**Written task**
Tally the lines of the listing below that contain the word "chart". Reply with the number alone.

**The data**
**********

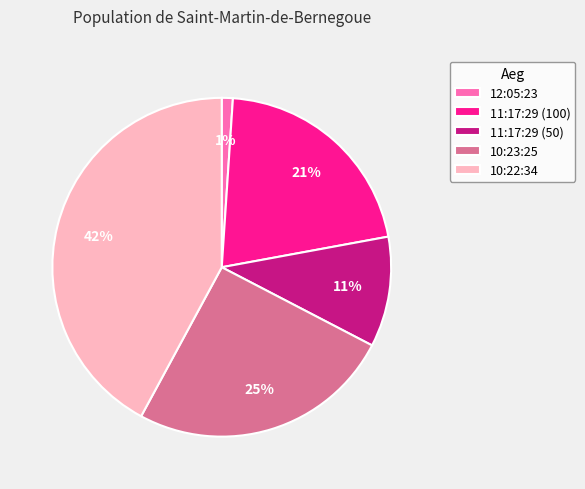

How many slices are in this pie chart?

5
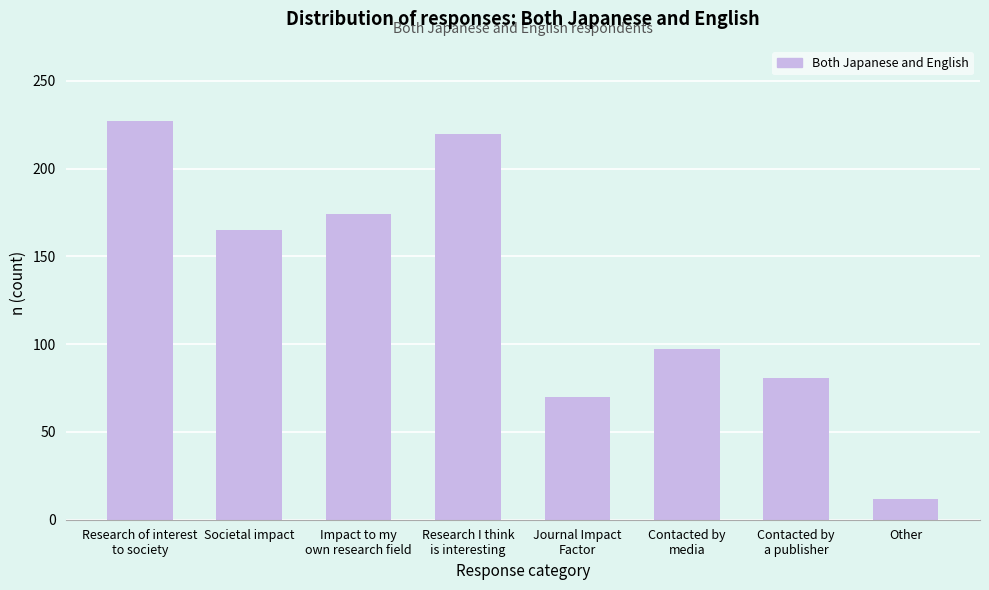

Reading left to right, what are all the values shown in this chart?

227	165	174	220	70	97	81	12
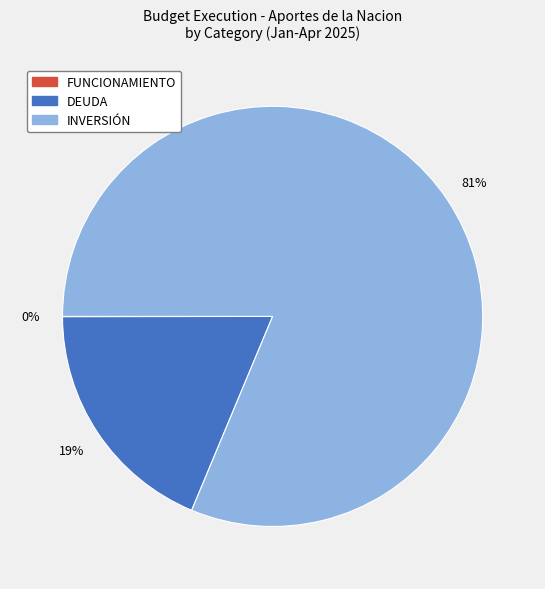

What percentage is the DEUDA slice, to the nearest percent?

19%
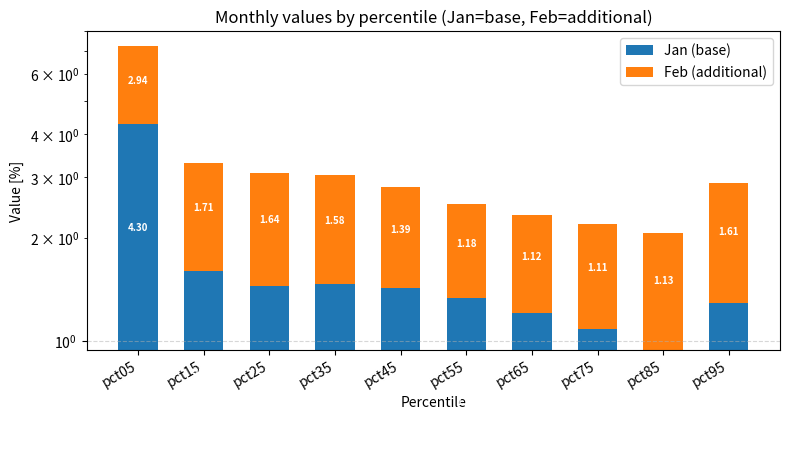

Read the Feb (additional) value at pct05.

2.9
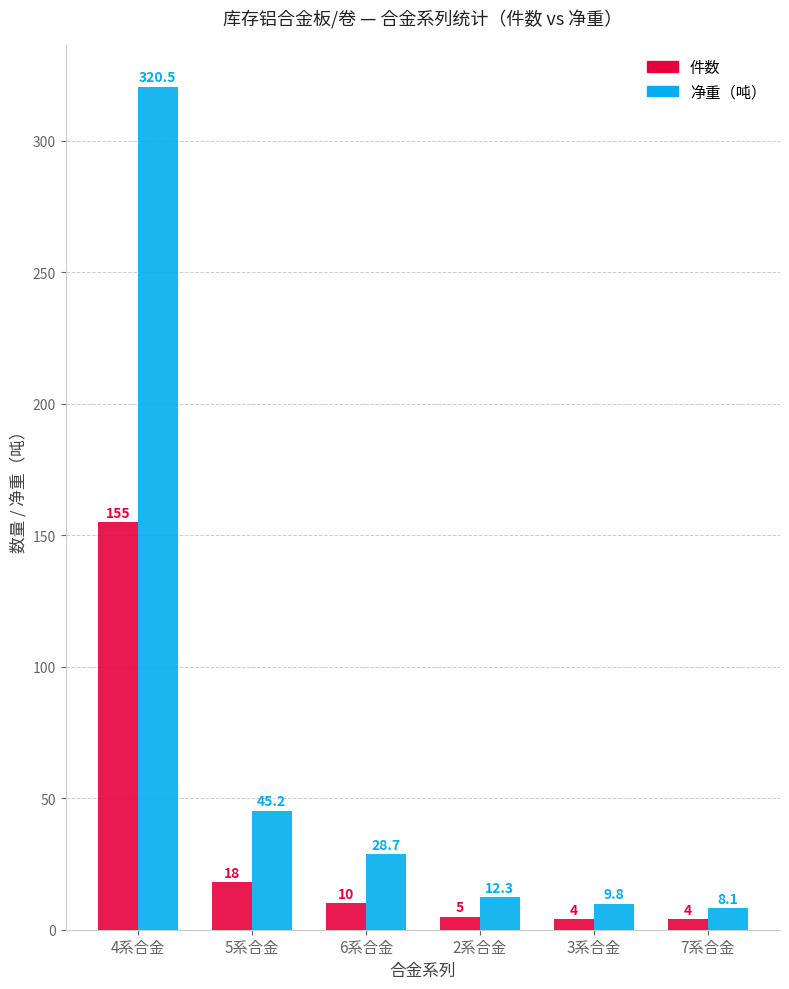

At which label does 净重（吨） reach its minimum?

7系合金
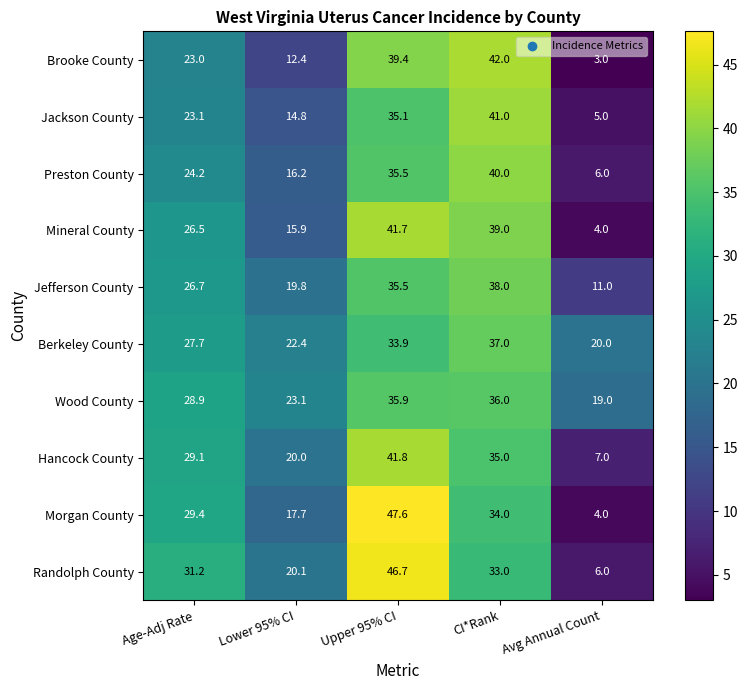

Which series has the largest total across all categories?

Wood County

**********

**Answer to this problem**
2